There's a moment in every classroom when a child stops waiting to be called on and just raises their hand. For Antou, that moment came later than it should have — but it came.

Today, at 12, she reads aloud to her class at a temporary learning centre in Sévaré. She does it loudly. She does it well. Her classmates clap.

Less than a year ago, Antou's future was being decided without her.

Her family had fled violence in Douentza, joining the thousands of internally displaced people who arrived in Sévaré with little more than each other. Displacement, as it so often does, brought compounding crises: no documents, no school placement, and a growing pressure to marry — driven more by survival than cruelty. In communities where girls are cut off from education, l, their futures can quickly narrow, and they’re too often reduced to burdens that families struggling to survive can longer afford to carry.

Watch how Antou’s future changed — from facing early marriage to becoming one of the confident voices in her classroom.

The Weight Behind The Numbers

Mali has one of the highest rates of child marriage in the world — roughly 52% of girls are married before the age of 18, and for displaced communities, that risk climbs higher still.

For girls like Antou, displacement doesn't just mean losing a home. It means losing the paperwork that proves you exist. Without a birth certificate, she couldn't enrol in school. Without school, the case for keeping her unmarried grew harder to make.

That's when Mariam heard about her.

Mariam is the president of AKOS, a community-based organisation in Sévaré trained and supported through the EMPOWER project. She is the kind of local leader who doesn’t wait for a referral — she knocks on doors, sits with families, and speaks plainly about rights in a language communities trust: her own.

With support from EMPOWER, Mariam received training and built connections with local child protection authorities, giving her the knowledge and support needed to intervene in Antou's case. She worked with local authorities to stop the marriage and guided the family through the process of securing Antou's birth certificate.

"When I heard about this little girl, I said: no. Not if I can help it," Mariam recalls.

EMPOWER — funded by Global Affairs Canada and implemented by Right To Play — works in fragile and conflict-affected settings to ensure that displaced and vulnerable children, especially girls, can access safe, inclusive education. In Mopti, that means not just building classrooms, but building the community conditions that allow girls to fill them.

Antou’s case didn’t just change one life — it shifted conversations across the community.

“Antou’s case brought positive change,” Mariam explains. “It helped open discussions within the community.
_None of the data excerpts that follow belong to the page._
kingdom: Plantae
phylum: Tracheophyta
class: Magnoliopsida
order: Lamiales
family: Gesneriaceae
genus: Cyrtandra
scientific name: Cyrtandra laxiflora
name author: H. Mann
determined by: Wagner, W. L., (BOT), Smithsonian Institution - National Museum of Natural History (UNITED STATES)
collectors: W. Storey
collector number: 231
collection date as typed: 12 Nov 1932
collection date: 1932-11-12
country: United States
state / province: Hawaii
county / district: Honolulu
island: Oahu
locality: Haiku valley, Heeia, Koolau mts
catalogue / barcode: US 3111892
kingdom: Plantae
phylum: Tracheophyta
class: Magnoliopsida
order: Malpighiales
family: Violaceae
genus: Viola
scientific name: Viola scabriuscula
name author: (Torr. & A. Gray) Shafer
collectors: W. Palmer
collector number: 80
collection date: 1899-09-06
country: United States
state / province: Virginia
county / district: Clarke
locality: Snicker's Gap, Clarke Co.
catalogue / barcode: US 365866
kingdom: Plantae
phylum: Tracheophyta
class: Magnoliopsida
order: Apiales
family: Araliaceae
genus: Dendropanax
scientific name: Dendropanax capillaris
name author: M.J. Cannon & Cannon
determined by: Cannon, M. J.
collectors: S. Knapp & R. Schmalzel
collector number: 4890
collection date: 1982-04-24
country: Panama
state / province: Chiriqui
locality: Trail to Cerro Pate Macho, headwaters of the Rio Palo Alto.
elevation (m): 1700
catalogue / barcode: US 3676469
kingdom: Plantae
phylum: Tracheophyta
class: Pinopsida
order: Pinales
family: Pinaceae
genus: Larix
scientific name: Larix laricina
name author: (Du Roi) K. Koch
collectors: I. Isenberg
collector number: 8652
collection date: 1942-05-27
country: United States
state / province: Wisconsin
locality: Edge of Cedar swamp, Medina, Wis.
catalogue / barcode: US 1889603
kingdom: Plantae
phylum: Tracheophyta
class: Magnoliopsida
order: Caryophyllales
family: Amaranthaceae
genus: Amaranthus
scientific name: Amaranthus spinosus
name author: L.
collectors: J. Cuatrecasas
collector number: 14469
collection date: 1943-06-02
Now, if cases of child marriage arise, people say, ‘We should contact AKOS.’

Antou - Web img
Antou writing on her small chalkboard in the temporary learning centre.

The Turning Point

Within weeks of enrolling at the temporary learning centre — a safe space created through the EMPOWER project to help out-of-school and displaced children catch up academically and transition into formal education— Kadidiatou, Antou’s teacher, noticed something shift.

She had arrived quiet, head down — the posture of a child who had learned that being noticed wasn't always safe. “When Antou arrived at the temporary learning centre, she was very shy and struggled to learn,” Kadidiatou recalls. But the learning centre, designed around child-friendly, play-based methods, didn't ask her to sit still and absorb. It motivated her to participate. To debate. To act things out. To be wrong out loud and try again.

"She started joining the games," Kadidiatou says. "Then she started helping other children understand the games."

"She arrived timid. Now she is the one who raises her hand first."
- Kadidiatou, Teacher

Her academic progress has tracked her confidence closely. She is now among the strongest readers in her group — a fact her teacher mentions with obvious pride.

Her guardian, who once faced a decision shaped more by circumstance than choice, is now among the strongest supporters of her education.

What Antou Wants Next

Ask Antou what she wants to be when she grows up, and she doesn't hesitate.

"I want to help girls like me," she says. "Girls who people want to stop."

It's a sentence that holds the whole story inside it — the fear, the intervention, the recovery, and the ambition that survived all three. Antou doesn't talk about her future in the passive tense anymore. She doesn't wait to see what happens to her. She has plans.

AKOS continues to run community awareness sessions on child marriage across Sévaré — sessions that bring men and women together, that treat the practice as a shared problem rather than a women's issue, and that are slowly, measurably, shifting behaviour.


The EMPOWER project supports displaced and conflict-affected children in Mali to access safe, inclusive, and quality education through community-based organisations, child-friendly learning environments, and social behaviour change programming. EMPOWER is supported by the Government of Canada through Global Affairs Canada.